Baha’i: Jangan anggap siapapun yang kalian tidak ingin anggapan itu ditujukan kepada kalian sendiri. Diberkahilah orang yang menyukai saudaranya lebih dari dirinya sendiri. (Baha’ullah)

Buddha: Jangan sakiti orang lain dengan cara apapun yang kamu sendiri merasakan rasa sakit. (Undana- Verga 5:18)

Hindu: Jangan lakukan terhadap orang lain apa yang menyebabkan rasa sakit kalau hal itu dilakukan padamu.(Mahabhrata 5:1517)

Islam: Tidaklah beriman salah salah seorang kamu sehingga dia mencintai saudaranya sebagai mana dia mencintai dirinya sendiri. (Al- Hadits)

Jain: Dalam bahagia dan sengsara, dalam suka dan duka, kita harus menghargai semua mahluk sebagaimana kita menghargai diri kita sendiri. (Lord Mahavira, Tirthantara ke-16)

Kong Hucu: Jangan lakukan terhadap orang lain yang kamu sendiri tidak ingin orang lain melakukannya kepadamu.(Analects 15:23)

Kristen: Segala sesuatu yang kamu ingin orang lakukan kepadamu demikian juga harus kamu lakukan kepada mereka (Mitius 7:12)

Shinto: Hati seseorang di hadapanmu adalah bagaikan sebuah cermin.

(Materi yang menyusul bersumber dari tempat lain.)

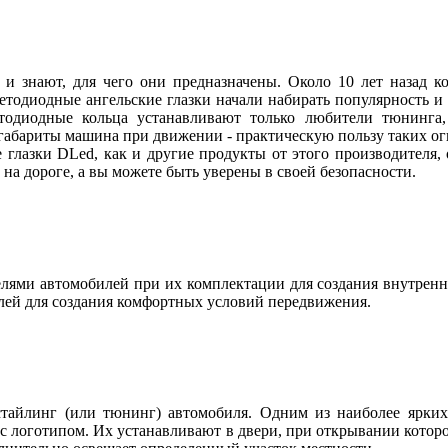
 и знают, для чего они предназначены. Около 10 лет назад
ветодиодные ангельские глазки начали набирать популярность и
етодиодные кольца устанавливают только любители тюнинга, 
абариты машина при движении - практическую пользу таких огн
 глазки DLed, как и другие продукты от этого производителя
ы на дороге, а вы можете быть уверены в своей безопасности.
ями автомобилей при их комплектации для создания внутренн
лей для создания комфортных условий передвижения.
тайлинг (или тюнинг) автомобиля. Одним из наиболее ярких 
с логотипом. Их устанавливают в двери, при открывании котор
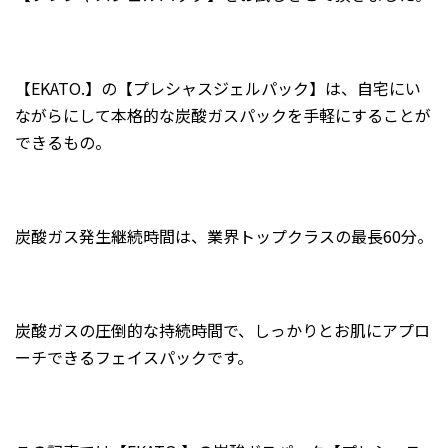
2024年7月
2024年6月
【EKATO.】の【プレシャスジェルパック】は、自宅にい
2024年5月
ながらにして本格的な炭酸ガスパックを手軽にすることが
2024年4月
できるもの。
2024年3月
2024年2月
2024年1月
炭酸ガス発生継続時間は、業界トップクラスの最長60分。
2023年12月
2023年11月
2023年10月
炭酸ガスの圧倒的な持続時間で、しっかりとお肌にアプロ
ーチできるフェイスパックです。
2023年9月
2023年8月
2023年7月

Pandanglah perwujudanmu sendiri di situ. (Ko-jiki Hachimin Kasuga)

Sikh: Tak seorangpun musuhku, tak ada orang asing, setiap orang sahabatku .(Guru Arjan Dev.:AG 1299)

Tao: Anggaplah keuntungan tetanggamu sebagai keuntunganmu sendiri, dan kerugian tetanggamu adalah kerugianmu sendiri. (Tai Shang Kan Ying P’ien)

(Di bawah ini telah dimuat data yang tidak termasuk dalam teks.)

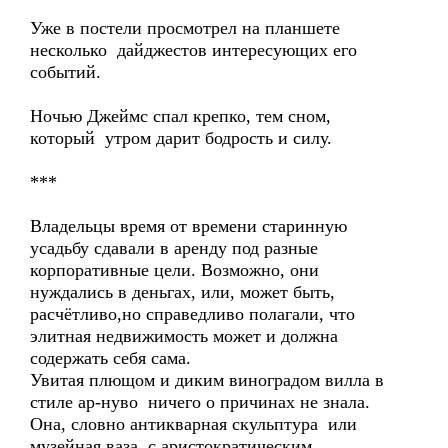
Уже в постели просмотрел на планшете
несколько дайджестов интересующих его
событий.
Ночью Джеймс спал крепко, тем сном,
который утром дарит бодрость и силу.
***
Владельцы время от времени старинную
усадьбу сдавали в аренду под разные
корпоративные цели. Возможно, они
нуждались в деньгах, или, может быть,
расчётливо,но справедливо полагали, что
элитная недвижимость может и должна
содержать себя сама.
Увитая плющом и диким виноградом вилла в
стиле ар-нуво ничего о причинах не знала.
Она, словно антикварная скульптура или
музейная ваза, с аристократическим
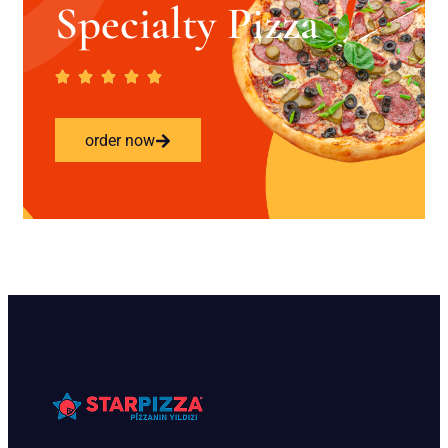
Specialty Pizza
order now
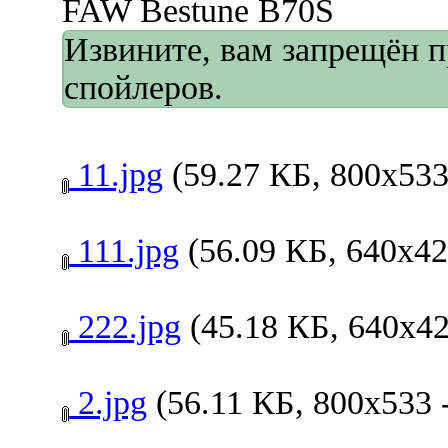
FAW Bestune B70S
Извините, вам запрещён 
спойлеров.
11.jpg
(59.27 КБ, 800x533
111.jpg
(56.09 КБ, 640x42
222.jpg
(45.18 КБ, 640x42
2.jpg
(56.11 КБ, 800x533 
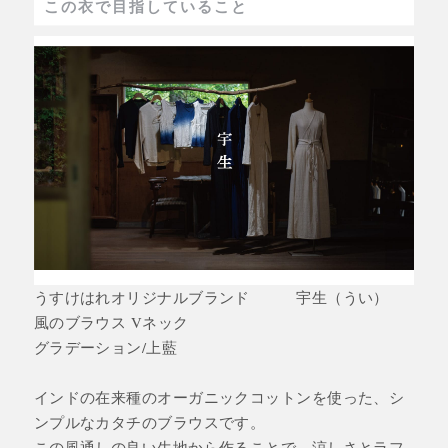
この衣で目指していること
うすけはれオリジナルブランド 宇生（うい）
風のブラウス Vネック
グラデーション/上藍
インドの在来種のオーガニックコットンを使った、シ
ンプルなカタチのブラウスです。
この風通しの良い生地から作ることで、涼しさとラフ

Yahudi: Apapun yang menyakitkanmu jangan lakukan terhadap orang lain.(Talmud, Shabbat 31a)

Zarasustra: Apapun yang tidak enak untuk dirimu jangan lakukan pada orang lain (Shayast-na-Shayat 13:29)

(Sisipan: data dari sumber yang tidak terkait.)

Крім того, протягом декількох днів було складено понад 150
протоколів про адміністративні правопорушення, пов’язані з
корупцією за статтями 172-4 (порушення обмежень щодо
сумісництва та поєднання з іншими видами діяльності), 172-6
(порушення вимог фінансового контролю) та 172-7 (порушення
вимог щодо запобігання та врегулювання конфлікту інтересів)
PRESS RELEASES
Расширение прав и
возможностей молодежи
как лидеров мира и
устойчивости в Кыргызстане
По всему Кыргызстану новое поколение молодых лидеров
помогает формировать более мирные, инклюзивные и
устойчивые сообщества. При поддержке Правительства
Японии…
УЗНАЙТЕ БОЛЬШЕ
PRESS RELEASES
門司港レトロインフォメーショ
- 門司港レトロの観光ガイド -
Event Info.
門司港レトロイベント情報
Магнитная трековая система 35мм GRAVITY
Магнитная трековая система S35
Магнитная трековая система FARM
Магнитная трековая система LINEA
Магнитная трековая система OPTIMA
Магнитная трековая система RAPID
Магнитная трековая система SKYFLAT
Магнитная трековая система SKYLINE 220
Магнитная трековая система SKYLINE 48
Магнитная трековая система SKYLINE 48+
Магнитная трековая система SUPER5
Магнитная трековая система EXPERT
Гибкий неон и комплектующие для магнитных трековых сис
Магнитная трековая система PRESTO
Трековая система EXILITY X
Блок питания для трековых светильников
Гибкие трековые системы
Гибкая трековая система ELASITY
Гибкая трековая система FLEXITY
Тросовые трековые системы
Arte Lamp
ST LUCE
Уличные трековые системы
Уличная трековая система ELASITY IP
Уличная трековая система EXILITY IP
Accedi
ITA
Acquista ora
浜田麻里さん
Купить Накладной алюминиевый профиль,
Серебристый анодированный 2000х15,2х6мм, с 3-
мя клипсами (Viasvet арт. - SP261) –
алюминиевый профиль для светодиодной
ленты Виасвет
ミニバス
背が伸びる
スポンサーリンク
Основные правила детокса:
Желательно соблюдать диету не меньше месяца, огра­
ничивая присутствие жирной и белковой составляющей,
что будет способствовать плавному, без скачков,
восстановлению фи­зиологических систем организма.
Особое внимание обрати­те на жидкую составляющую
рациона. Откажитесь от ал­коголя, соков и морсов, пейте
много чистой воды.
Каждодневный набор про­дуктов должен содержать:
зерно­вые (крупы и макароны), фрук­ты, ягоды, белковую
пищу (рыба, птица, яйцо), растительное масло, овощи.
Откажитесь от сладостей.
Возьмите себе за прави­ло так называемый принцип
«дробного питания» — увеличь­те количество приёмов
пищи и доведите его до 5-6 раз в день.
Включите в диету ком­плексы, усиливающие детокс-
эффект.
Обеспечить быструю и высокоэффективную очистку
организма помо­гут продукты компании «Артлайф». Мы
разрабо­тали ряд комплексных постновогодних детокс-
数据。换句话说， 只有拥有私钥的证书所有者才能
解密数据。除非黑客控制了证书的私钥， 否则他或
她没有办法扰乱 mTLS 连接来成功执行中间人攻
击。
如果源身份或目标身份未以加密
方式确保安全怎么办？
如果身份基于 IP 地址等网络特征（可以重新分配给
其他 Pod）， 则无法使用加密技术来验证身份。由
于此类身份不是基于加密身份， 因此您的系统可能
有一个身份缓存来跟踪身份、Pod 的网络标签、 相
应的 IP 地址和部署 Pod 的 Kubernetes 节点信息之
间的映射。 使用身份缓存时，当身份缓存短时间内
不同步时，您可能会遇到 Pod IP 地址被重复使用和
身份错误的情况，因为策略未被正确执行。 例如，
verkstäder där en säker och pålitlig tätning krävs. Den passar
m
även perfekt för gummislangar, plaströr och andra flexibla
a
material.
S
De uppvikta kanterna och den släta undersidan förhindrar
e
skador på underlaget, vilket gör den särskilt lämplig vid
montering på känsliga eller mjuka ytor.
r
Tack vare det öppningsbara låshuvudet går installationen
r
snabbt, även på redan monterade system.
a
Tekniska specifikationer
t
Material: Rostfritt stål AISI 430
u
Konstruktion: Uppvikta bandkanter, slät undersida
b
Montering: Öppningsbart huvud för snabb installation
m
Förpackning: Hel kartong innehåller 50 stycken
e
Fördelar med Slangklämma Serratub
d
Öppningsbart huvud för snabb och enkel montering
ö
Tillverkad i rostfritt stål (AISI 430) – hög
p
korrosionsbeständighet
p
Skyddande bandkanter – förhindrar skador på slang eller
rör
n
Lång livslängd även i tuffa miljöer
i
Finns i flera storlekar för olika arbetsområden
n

Kalau saja penganut agama menghayati norma dan nilai yang terkandung dalam Undang-undang Emas ini maka Pewujudan Ide HAM secara penuh dan utuh tidak akan menyebabkan keretakan sosial di antara penganut berbagai agama dan kepercayaan. Keretakan sosial ini kegiatan penyebaran agama. Maka yang kuat secara materi dan rapi secara organisasi dengan sendirinya lebih mendominasi. Sedangkan di pihak lain, di kalangan mereka yang lebih lemah secara materi dan lebih tidak terorganisasi cenderumg merasa terpojok dan bisa dipahami kalau mereka bersifat reaktif dan mempertahankan diri. Dalam situasi seperti ini tidak mengherankan apabila hubungan antar umat berbagai agama ditandai oleh suasana saling curiga yang makin terasa. Bagi mereka yang merasa lebih lemah, baik dari segi materi maupun organisai, ide tentang Hak Asasi Manusia (HAM) merupakan ancaman bagi mereka. Dari perspektif ini maka ide tentang Undang-undang Emas mengingatkan kepada mereka yang kuat secara materi dan organisasi untuk menahan diri agar mereka menenggang perasaan mereka yang lebih lemah dan merasa terancam. Memang semestinya HAM dan Undang-undang Emas disosialisaikan secara bersama.